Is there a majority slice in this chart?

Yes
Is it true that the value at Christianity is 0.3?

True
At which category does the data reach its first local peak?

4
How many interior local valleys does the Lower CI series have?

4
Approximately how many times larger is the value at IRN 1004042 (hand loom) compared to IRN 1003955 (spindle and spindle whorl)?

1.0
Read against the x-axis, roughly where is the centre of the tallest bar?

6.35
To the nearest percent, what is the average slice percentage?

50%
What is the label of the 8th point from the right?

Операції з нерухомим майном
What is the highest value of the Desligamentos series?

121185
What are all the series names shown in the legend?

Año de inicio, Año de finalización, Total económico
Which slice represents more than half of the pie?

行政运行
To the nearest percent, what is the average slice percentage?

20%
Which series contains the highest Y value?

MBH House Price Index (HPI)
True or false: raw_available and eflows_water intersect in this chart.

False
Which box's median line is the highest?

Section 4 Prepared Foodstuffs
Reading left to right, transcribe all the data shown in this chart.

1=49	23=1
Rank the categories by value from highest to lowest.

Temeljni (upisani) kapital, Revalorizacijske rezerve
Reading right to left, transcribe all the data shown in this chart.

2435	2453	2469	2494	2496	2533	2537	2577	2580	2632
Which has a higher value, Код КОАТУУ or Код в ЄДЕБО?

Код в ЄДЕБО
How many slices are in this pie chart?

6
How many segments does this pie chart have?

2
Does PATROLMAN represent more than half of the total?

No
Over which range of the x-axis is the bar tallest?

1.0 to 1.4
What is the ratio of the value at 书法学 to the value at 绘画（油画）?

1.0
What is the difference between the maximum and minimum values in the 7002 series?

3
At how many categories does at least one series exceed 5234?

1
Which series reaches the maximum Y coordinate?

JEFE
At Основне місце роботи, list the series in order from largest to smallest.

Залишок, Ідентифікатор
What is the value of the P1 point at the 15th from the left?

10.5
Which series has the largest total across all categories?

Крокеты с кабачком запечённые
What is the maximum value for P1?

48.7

────────

▶ _THE PROBLEM_
Rename "local" to "relative" in the records from the first line through the line that contains "How many interior". Leave everything else unchanged and give back only those lines.

▶ _SOLUTION TO THIS TASK_
Is there a majority slice in this chart?

Yes
Is it true that the value at Christianity is 0.3?

True
At which category does the data reach its first relative peak?

4
How many interior relative valleys does the Lower CI series have?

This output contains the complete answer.